Le Bruant jaune également. L'une et l'autre partagent le même espace et la même mission : nourrir leurs petits. Le bruant a un peu d'avance car sa première nichée est déjà bien émancipée. La deuxième ne devrait pas tarder. Par contre, les pies-grièches ne se reproduisent généralement qu'une fois par an.   
Mais la surprise du jour est certainement ce Pic cendré. Un juvénile qui découvre l'autonomie sans ses parents. Ainsi livré à lui même, il doit maintenant trouver seul sa nourriture. Grand mangeur de fourmis, il se délecte également d'autres insectes, de coléoptères et d'araignées. Et parfois de fruits aussi.
Le Pic cendré est sédentaire et peut passer toute sa vie dans la même forêt. Rare en Suisse - on estime entre 300 et 600 couples - il est considéré en danger sur la liste rouge des oiseaux menacées. Cette liste rouge est établie, pour la Suisse, par la Station ornithologique suisse selon les critères internationaux de l'UICN. Magnifique rencontre.
Je poursuis ma balade et me voici maintenant à proximité d'un territoire de Pies-grièches écorcheurs. Le couple est déjà en chasse. Il profite de capturer les insectes qui, à peine sortis de leur torpeur nocturne, se réchauffent au soleil. La Pie-grièche écorcheur est potentiellement menacée en raison des pratiques agricoles intervenues au cours des quarante dernières années. A savoir, la disparition des prairies, la suppression des haies ainsi que l'usage effréné d'insecticides.

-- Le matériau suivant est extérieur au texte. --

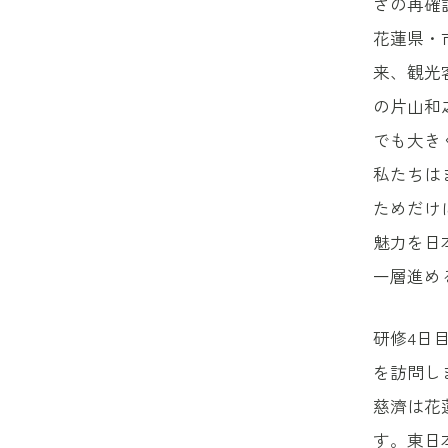
さの再確
花蓮県・
来、観光
の片山和
でも大き
私たちは
ためだけ
魅力を日
一層進め
研修4日
を訪問し
慈濟は花
す。東日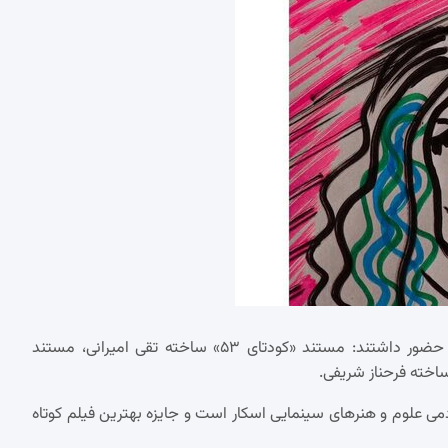
علاوه بر «شکلات تلخ»، سه فیلم دیگر از ایران نیز در این جشنواره حضور داشتند: مستند «کودتای ۵۳» ساخته تقی امیرانی، مستند
اخته فرحناز شریفی.
کادمی علوم و هنرهای سینمایی اسکار است و جایزه بهترین فیلم کوتاه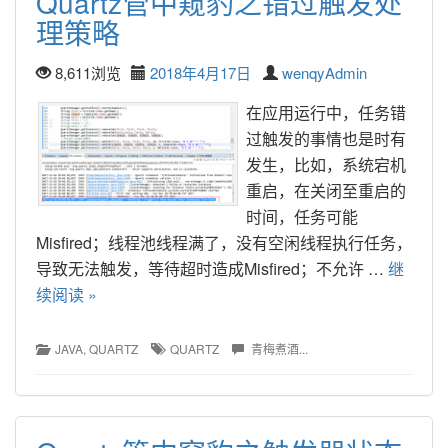
Quartz管中窥豹之错过触发处
理策略
8,611浏览
2018年4月17日
wenqyAdmin
在应用运行中，任务错
过触发的事情也是时有
发生，比如，系统宕机
重启，在关闭至重启的
时间，任务可能
Misfired；线程池线程满了，没有空闲线程执行任务，
导致无法触发，等待超时造成Misfired；不允许 … 
继
续阅读 »
JAVA
, 
QUARTZ
QUARTZ
青梅煮酒...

Le plumage du mâle est détrempé suite aux nombreuses escapades dans l'herbe gorgée de rosée. Le couple semble me tolérer sur son territoire. Inutile de préciser que je m'approche par étapes et très très discrètement.
C'est la valse des aller-retours pour nourrir les jeunes cachés quelque part dans les buissons épineux là où ils sont mieux protégés des prédateurs. A tour de rôle le mâle et la femelle font le même rituel ; ils se posent, observent quelques instants, puis disparaissent dans les fourrés.
J'observe que les proies ramenées sont uniquement constituées d'insectes, alors que le régime alimentaire peut être également composé de petits mammifères et de reptiles. Une nichée pouvant accueillir de quatre à six jeunes, la besogne des parents est donc colossale.
Dans quelques semaines toute la famille partira en migration. Oiseau migrateur au long cours, la Pie-grièche écorcheur effectue une migration en boucle : le chemin vers ses quartiers d'hiver au sud de l'Afrique passe beaucoup plus à l'ouest que le chemin du retour vers la Suisse. Pour l'instant, profitons de ce merveilleux passereau à l'allure de rapace.